Speaking in a panel discussion at the launch of his new book “China’s India War: Collision Course on the Roof” here on Wednesday evening, Lintner questioned China’s new found maritime interest under its One Belt One Road (OBOR) initiative.
“You hear about this OBOR thing – One Belt One Road. They want to revive old trade routes,” he said.
“Well, they once had land routes, yes, the Silk Road. But a maritime silk route? What’s that,” he wondered.
He said that the last time Chinese ships went into the Indian Ocean was in the 15th century when Zheng He, who was a Muslim from Yunnan, sailed with his fleets of junks to India, Southeast Asia and Africa.
Stating that Zheng was only an adventurer, Lintner said that after that China lost interest in the oceans.
“China never had a navy. Apart from river patrol boats in the rivers to suppress banditry in their own country, now for the first time China is developing a blue water navy,” he said.
“They have never been in the Indian Ocean for 600 years… I don’t think there is going to be war in the Himalayas. Any conflict with China is going to be in the Indian Ocean.”
In his new book, Lintner rather than India, despite being seen as the provocateur of 1962 Sino-Indian conflict, it was actually China that started planning the war in 1959, much before then Indian Prime Minister Jawaharlal Nehru launched the Forward Policy in the border areas.
Questioning Neville Maxwell’s book “India’s China War” that opined that India provoked the war with China, Lintner said that this did not make sense given the realities on the ground.
Pointing out that the Forward Policy of India was adopted only in November 1961, the Swedish journalist, known for his expertise on southeast and south Asia, wondered how China was able to mobilise tens of thousands of troops in less than a year, including heavy military equipment, through one of the most difficult terrains in the world.
Lintner is of the view that Maxwell must have made a misjudgment in saying that India’s border issues with China could have provoked the 1962 war.

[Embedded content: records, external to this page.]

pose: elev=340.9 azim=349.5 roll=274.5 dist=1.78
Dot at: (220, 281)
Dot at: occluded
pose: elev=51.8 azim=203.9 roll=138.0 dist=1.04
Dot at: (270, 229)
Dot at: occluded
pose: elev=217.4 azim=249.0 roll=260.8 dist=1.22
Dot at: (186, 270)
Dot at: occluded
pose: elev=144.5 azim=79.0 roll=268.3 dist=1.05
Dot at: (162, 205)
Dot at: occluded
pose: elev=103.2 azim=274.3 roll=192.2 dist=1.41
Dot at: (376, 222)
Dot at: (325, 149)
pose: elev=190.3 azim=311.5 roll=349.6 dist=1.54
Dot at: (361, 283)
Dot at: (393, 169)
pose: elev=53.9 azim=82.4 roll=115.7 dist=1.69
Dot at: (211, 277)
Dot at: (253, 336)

Stating that in 1962 China was an extremely secretive country, Lintner said that Mao Tse-Tung’s (Mao Zedong’s) position in the Communist Party of China was extremely shaky after his Great Leap Forward policy in the 1950s to industrialise China turned into a disaster.

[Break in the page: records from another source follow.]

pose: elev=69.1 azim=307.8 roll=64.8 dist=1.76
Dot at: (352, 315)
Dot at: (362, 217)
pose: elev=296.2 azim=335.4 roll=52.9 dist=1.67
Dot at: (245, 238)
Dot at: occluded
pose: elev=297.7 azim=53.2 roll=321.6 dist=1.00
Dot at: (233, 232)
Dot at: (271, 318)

“In that kind of situation what kind of country will go to war over a disputed border?” he questioned. “Only a country or leader of a country who needs to unite the party, the government and the military behind him to be able to reconsolidate his grip on power.”
As to why it was India that China went to war against, Lintner said that after Tibetan spiritual leader the Dalai Lama fled to India in 1959, it became convenient for Beijing to call New Delhi the enemy coupled with the border dispute.

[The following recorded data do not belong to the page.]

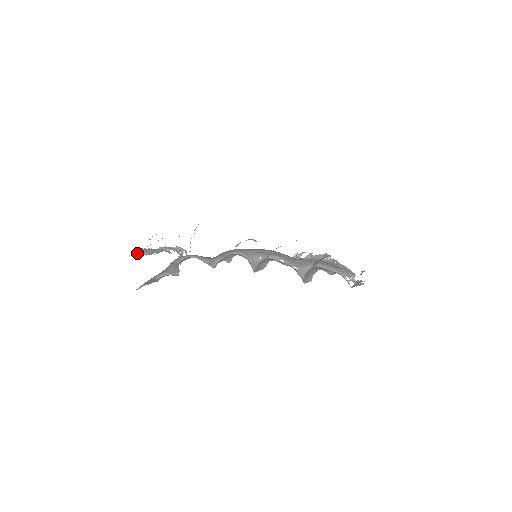
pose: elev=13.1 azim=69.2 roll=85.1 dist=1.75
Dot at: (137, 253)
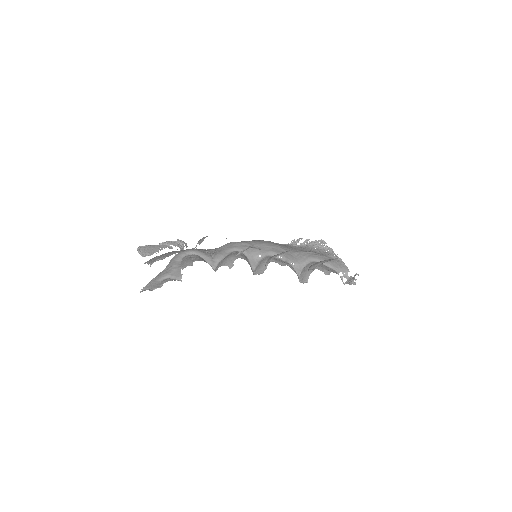
Dot at: (140, 254)
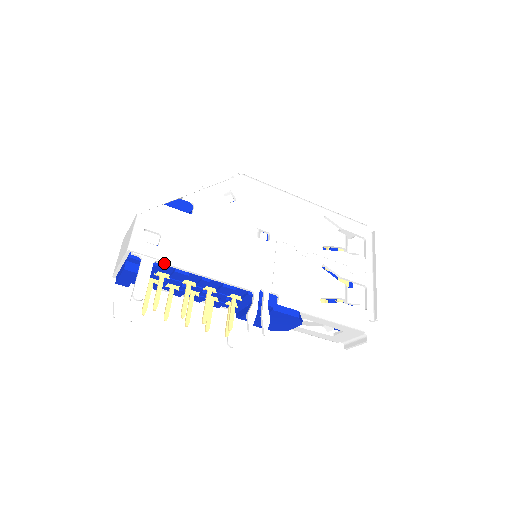
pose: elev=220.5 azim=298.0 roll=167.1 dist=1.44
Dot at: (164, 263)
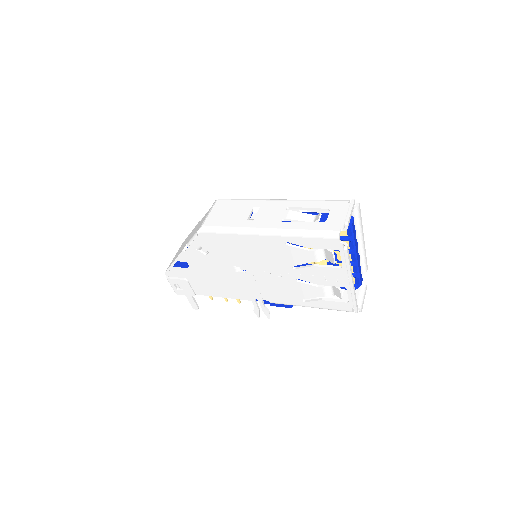
Dot at: (195, 294)
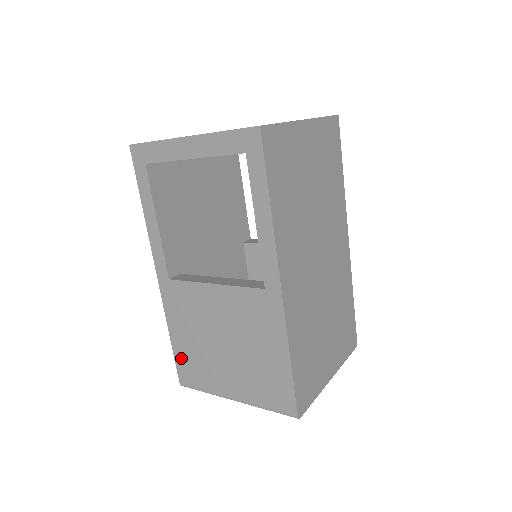
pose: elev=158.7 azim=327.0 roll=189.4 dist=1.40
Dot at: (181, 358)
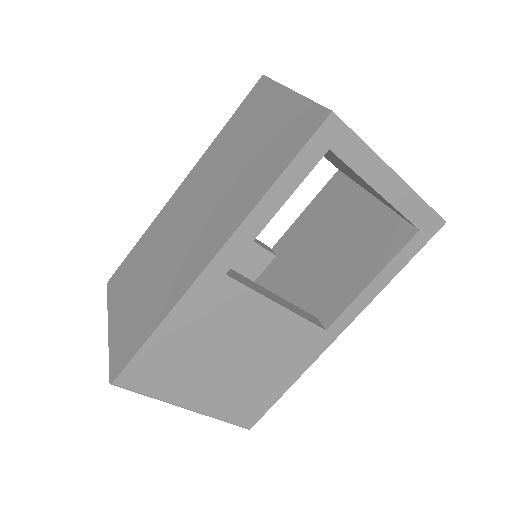
Dot at: (149, 357)
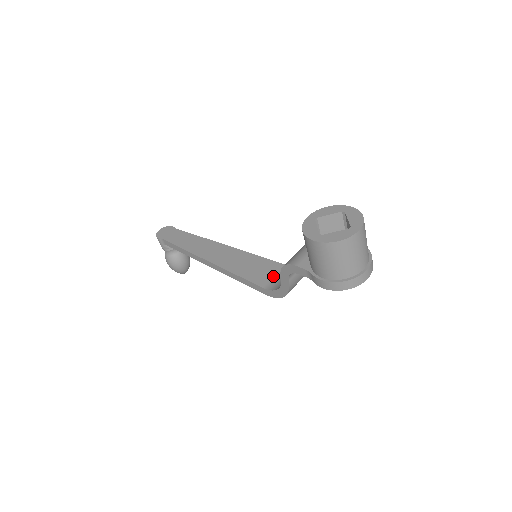
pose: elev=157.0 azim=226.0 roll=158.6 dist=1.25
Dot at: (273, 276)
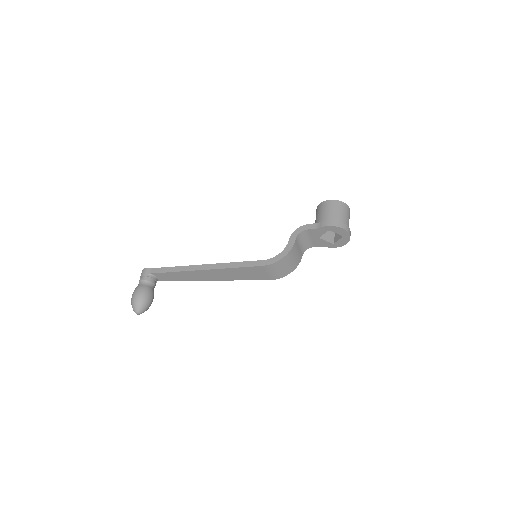
Dot at: occluded
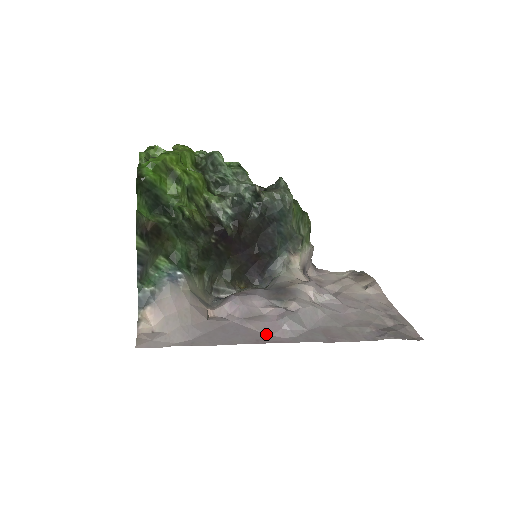
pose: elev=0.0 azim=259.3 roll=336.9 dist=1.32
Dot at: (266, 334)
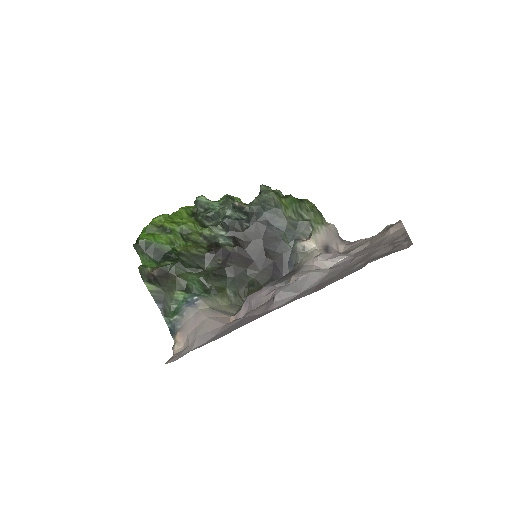
Dot at: (263, 313)
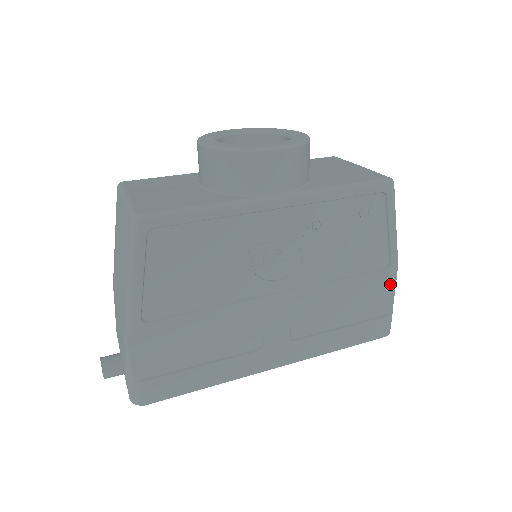
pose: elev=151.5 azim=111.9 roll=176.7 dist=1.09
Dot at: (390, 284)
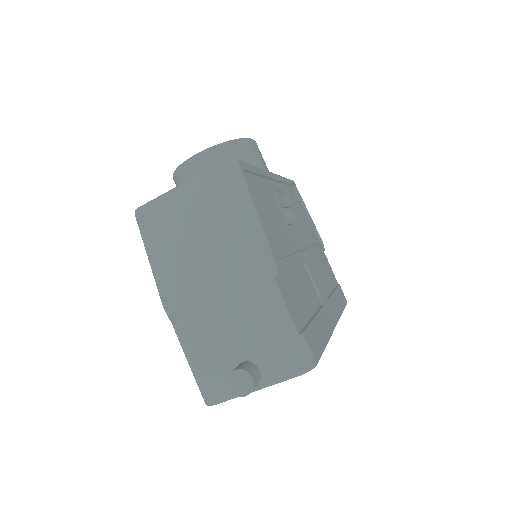
Dot at: (326, 259)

Another reason that Lintner offered was that, with India being the leading voice of the newly independent countries in the 1950s, Mao wanted to be the leader of the Third World.
Former Indian Army chief, Gen. J.J. Singh, who was one of the panellists at the book launch, said that it was high time India got under China’s skin.
“We must understand the Dragon and its Middle Kingdom,” he stated.
Lt. Gen. S.L. Narasimhan (retd), a member of the National Security Advisory Board, was of the view that with ties between the then USSR and China being very low in the 1960s, Beijing wanted to prove that it was very powerful through the 1962 war.
Nitin Gokhale, foounder and Editor-in-Chief of Bharatshakti.in, said that Lintner’s book made two very important points: it debunked the theories of Neville Maxwell and Alistair on the causes behind the 1962 war, and that Mao Zedong used the war to purge his rivals and reinstate himself in power.